We were discussing the ceasefires of 1994 – first the statement from the IRA and then the response from the Combined Loyalist Military Command.
Later, I will explain how the sequence could have been different.
Bird was part of a panel including myself and Eamonn Mallie – at an event chaired by the UTV journalist Judith Hill in which we were asked to think back and look forward.
The audience filled every seat in the room, among them people better placed to describe the IRA thinking and journey to ceasefire and beyond.
But their voices weren’t heard.
There is not yet a process that allows them to speak openly and candidly about that period and, so, they listen in silence.
Mallie highlighted their presence in the room in response to a question from the former Presbyterian Moderator John Dunlop, who asked: “Why did the IRA call the ceasefire?”
What he got was an observer’s assessment – not the thinking and words from those best placed to answer.
The ceasefires were moments in history, not yet fully explored or understood and, for all that has happened since, we constantly travel back in time.
Just look at the political logjam – seen and heard in the tug-of-war over what can happen or not happen on the Maze/Long Kesh prison site.
In 1994 the loyalists were considering announcing their ceasefire first – and set out their terms in a private document passed to the then Church of Ireland Archbishop Robin Eames.
Killings by the INLA and the IRA derailed that prospect or possibility.
Among those targeted were Joe Bratty and Raymond Elder remembered in a 20th anniversary march in Belfast just a few days ago.
Then, at the weekend, republicans held their Hunger Strike Commemoration at Derrylin in County Fermanagh.

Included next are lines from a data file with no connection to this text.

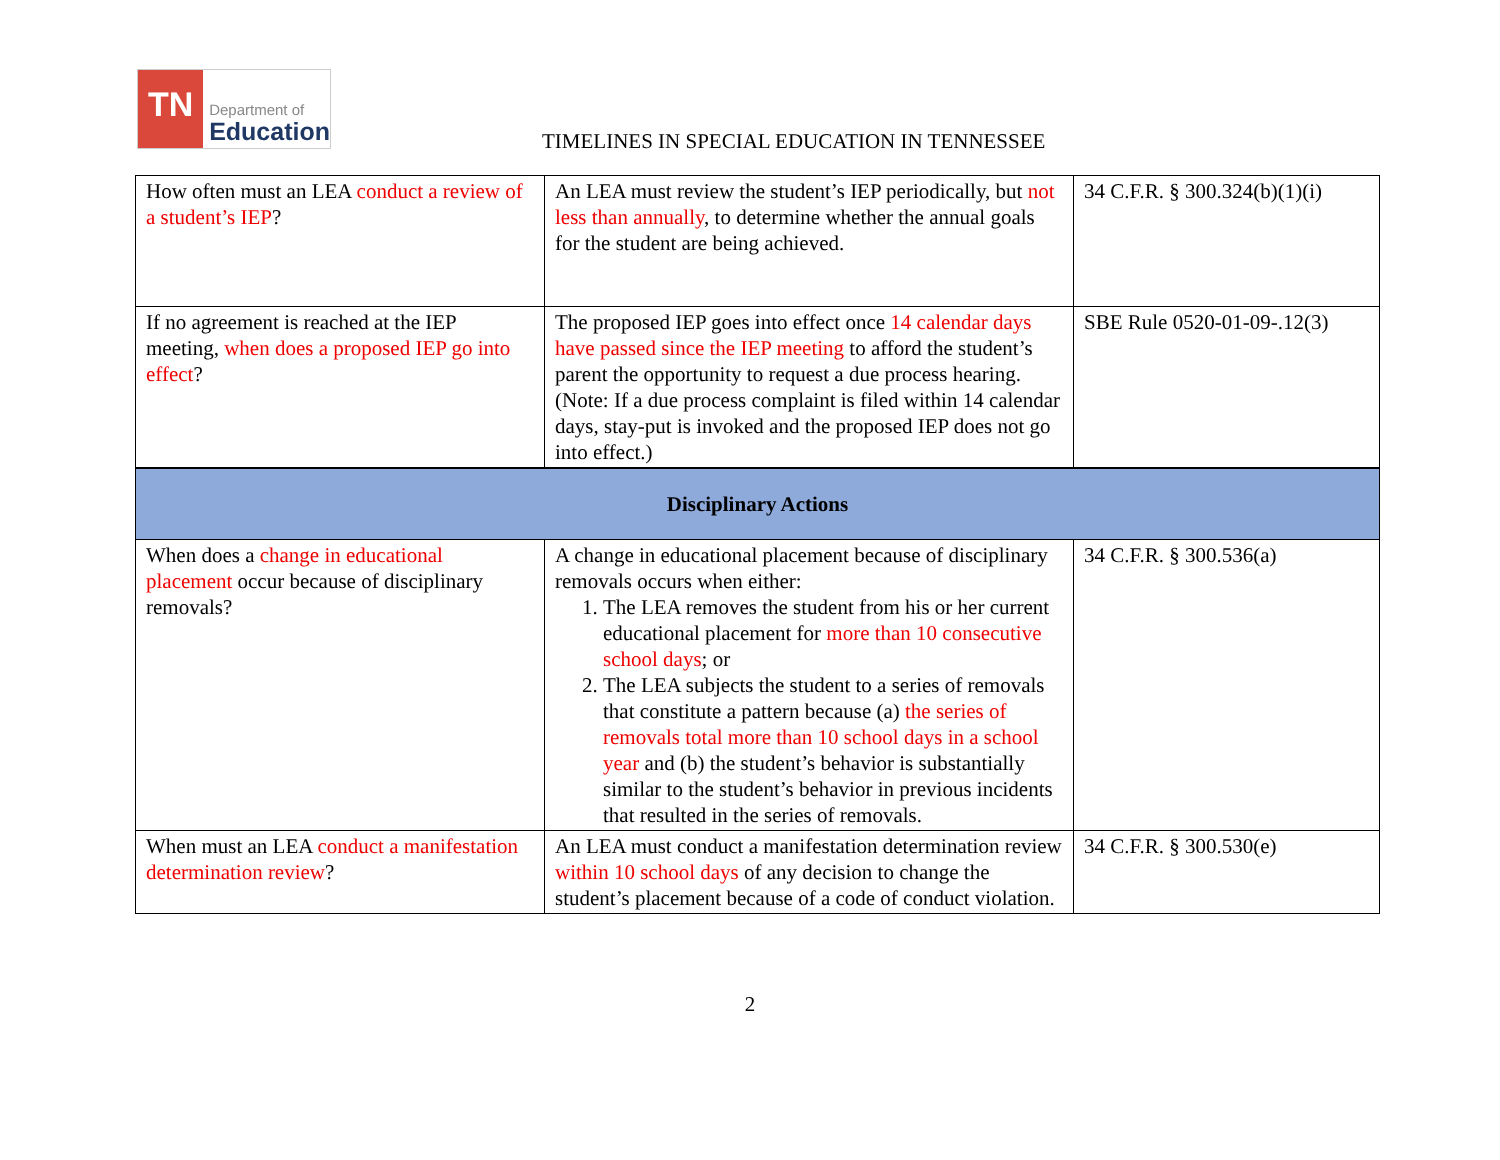TN
Department of
Education
TIMELINES IN SPECIAL EDUCATION IN TENNESSEE
| How often must an LEA conduct a review of a student’s IEP ? | An LEA must review the student’s IEP periodically, but not less than annually , to determine whether the annual goals for the student are being achieved. | 34 C.F.R. § 300.324(b)(1)(i) |
| If no agreement is reached at the IEP meeting, when does a proposed IEP go into effect ? | The proposed IEP goes into effect once 14 calendar days have passed since the IEP meeting to afford the student’s parent the opportunity to request a due process hearing. (Note: If a due process complaint is filed within 14 calendar days, stay-put is invoked and the proposed IEP does not go into effect.) | SBE Rule 0520-01-09-.12(3) |
| Disciplinary Actions | | |
| When does a change in educational placement occur because of disciplinary removals? | A change in educational placement because of disciplinary removals occurs when either: 1. The LEA removes the student from his or her current educational placement for more than 10 consecutive school days ; or 2. The LEA subjects the student to a series of removals that constitute a pattern because (a) the series of removals total more than 10 school days in a school year and (b) the student’s behavior is substantially similar to the student’s behavior in previous incidents that resulted in the series of removals. | 34 C.F.R. § 300.536(a) |
| When must an LEA conduct a manifestation determination review ? | An LEA must conduct a manifestation determination review within 10 school days of any decision to change the student’s placement because of a code of conduct violation. | 34 C.F.R. § 300.530(e) |
2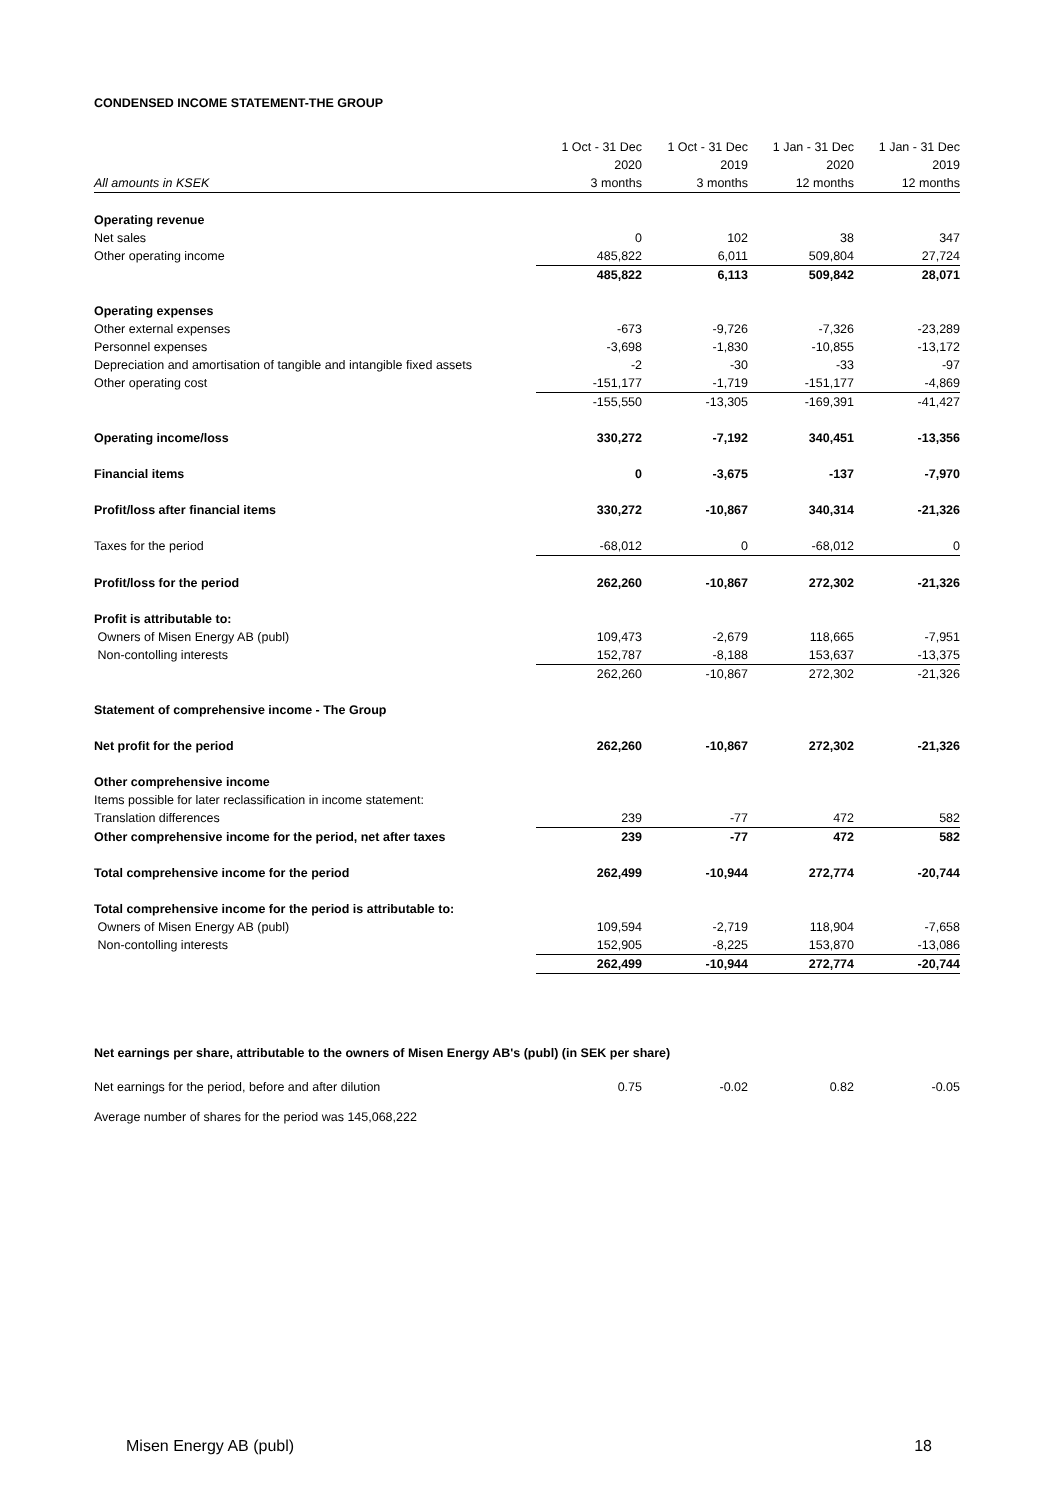CONDENSED INCOME STATEMENT-THE GROUP
| | 1 Oct - 31 Dec | 1 Oct - 31 Dec | 1 Jan - 31 Dec | 1 Jan - 31 Dec |
| --- | --- | --- | --- | --- |
| | 2020 | 2019 | 2020 | 2019 |
| All amounts in KSEK | 3 months | 3 months | 12 months | 12 months |
| Operating revenue | | | | |
| Net sales | 0 | 102 | 38 | 347 |
| Other operating income | 485,822 | 6,011 | 509,804 | 27,724 |
| | 485,822 | 6,113 | 509,842 | 28,071 |
| Operating expenses | | | | |
| Other external expenses | -673 | -9,726 | -7,326 | -23,289 |
| Personnel expenses | -3,698 | -1,830 | -10,855 | -13,172 |
| Depreciation and amortisation of tangible and intangible fixed assets | -2 | -30 | -33 | -97 |
| Other operating cost | -151,177 | -1,719 | -151,177 | -4,869 |
| | -155,550 | -13,305 | -169,391 | -41,427 |
| Operating income/loss | 330,272 | -7,192 | 340,451 | -13,356 |
| Financial items | 0 | -3,675 | -137 | -7,970 |
| Profit/loss after financial items | 330,272 | -10,867 | 340,314 | -21,326 |
| Taxes for the period | -68,012 | 0 | -68,012 | 0 |
| Profit/loss for the period | 262,260 | -10,867 | 272,302 | -21,326 |
| Profit is attributable to: | | | | |
| Owners of Misen Energy AB (publ) | 109,473 | -2,679 | 118,665 | -7,951 |
| Non-contolling interests | 152,787 | -8,188 | 153,637 | -13,375 |
| | 262,260 | -10,867 | 272,302 | -21,326 |
| Statement of comprehensive income - The Group | | | | |
| Net profit for the period | 262,260 | -10,867 | 272,302 | -21,326 |
| Other comprehensive income | | | | |
| Items possible for later reclassification in income statement: | | | | |
| Translation differences | 239 | -77 | 472 | 582 |
| Other comprehensive income for the period, net after taxes | 239 | -77 | 472 | 582 |
| Total comprehensive income for the period | 262,499 | -10,944 | 272,774 | -20,744 |
| Total comprehensive income for the period is attributable to: | | | | |
| Owners of Misen Energy AB (publ) | 109,594 | -2,719 | 118,904 | -7,658 |
| Non-contolling interests | 152,905 | -8,225 | 153,870 | -13,086 |
| | 262,499 | -10,944 | 272,774 | -20,744 |
Net earnings per share, attributable to the owners of Misen Energy AB's (publ) (in SEK per share)
| Net earnings for the period, before and after dilution | 0.75 | -0.02 | 0.82 | -0.05 |
Average number of shares for the period was 145,068,222
Misen Energy AB (publ) 18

In this remembering by loyalists and republicans there are also reminders of the wars before the peace and the killing and hurt of the pre-ceasefire period.
Commemoration, remembering, the past, the absence of some process to talk this out and through – these are the things and the mud that are holding politics in yesterday and stopping it from getting to tomorrow.
Judith Hill, just 13 when the ceasefires were announced, described every-day news as still being “a negotiation between the past and the future” – that in an evolving journey there is still this “working out of what this peace thing is”.
If we don’t work out the past, if we don’t work out how to stop hurting others in acts of remembrance, then the politics will remain stuck and the tug-of-war will continue with the knot getting tighter.
And this is what I had in mind when I used these comments to close Monday’s event:
“I think Trimble wanted this to work. I think Robinson wants this to work. I believe Paisley wanted it to work.
“And, I think, that asks of republicans – and, I know, some people might think this is outrageous – it asks them to think ‘is there another step we can take’.
“Republicans are in a very strong position politically north and south at this stage.
“Unionism is feeling vulnerable and, I think, there are occasions such as the period we’re in, when republicans still need to think about what they are doing and about what they could do to convince senior unionists and loyalists that they are genuinely serious about a peace process, about a shared future and about shared space.”
I wasn’t thinking about welfare cuts or the north Belfast march standoff but, rather, about a big initiative on the past and remembering – about how it is done or not done.
And, of course, this is not just about republicans, but many others.
In 1994, the IRA and the CLMC made a path for others and, to quote the words of someone in the audience last night “the path is not straight”.
At times it leads to the brick walls.
So, there is a choice – to be fatalistic about the inevitability of political failure or to find a new way of making it work.
Twenty years ago, as we “lived through history”, a new way was found.
Leaders stretched themselves, and that is today’s challenge – the next step and who will take it first.